Work order:
Which lines in the entries below contain the string "shoulder"? Show each of them in full.

Given information: Begin

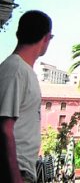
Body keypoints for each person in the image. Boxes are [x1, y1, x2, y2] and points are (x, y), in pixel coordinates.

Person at [0, 10, 53, 183]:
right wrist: (16, 177)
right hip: (15, 171)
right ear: (46, 38)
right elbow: (5, 128)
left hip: (22, 170)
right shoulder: (15, 70)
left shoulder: (23, 71)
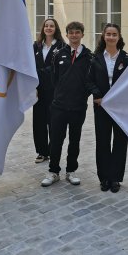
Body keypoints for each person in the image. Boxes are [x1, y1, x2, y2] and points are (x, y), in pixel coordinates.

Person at [41, 21, 92, 187]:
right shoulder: (59, 54)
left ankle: (71, 171)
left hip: (78, 107)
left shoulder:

Given information: End

Task output:
right shoulder: (15, 70)
left shoulder: (23, 71)
right shoulder: (59, 54)
left shoulder:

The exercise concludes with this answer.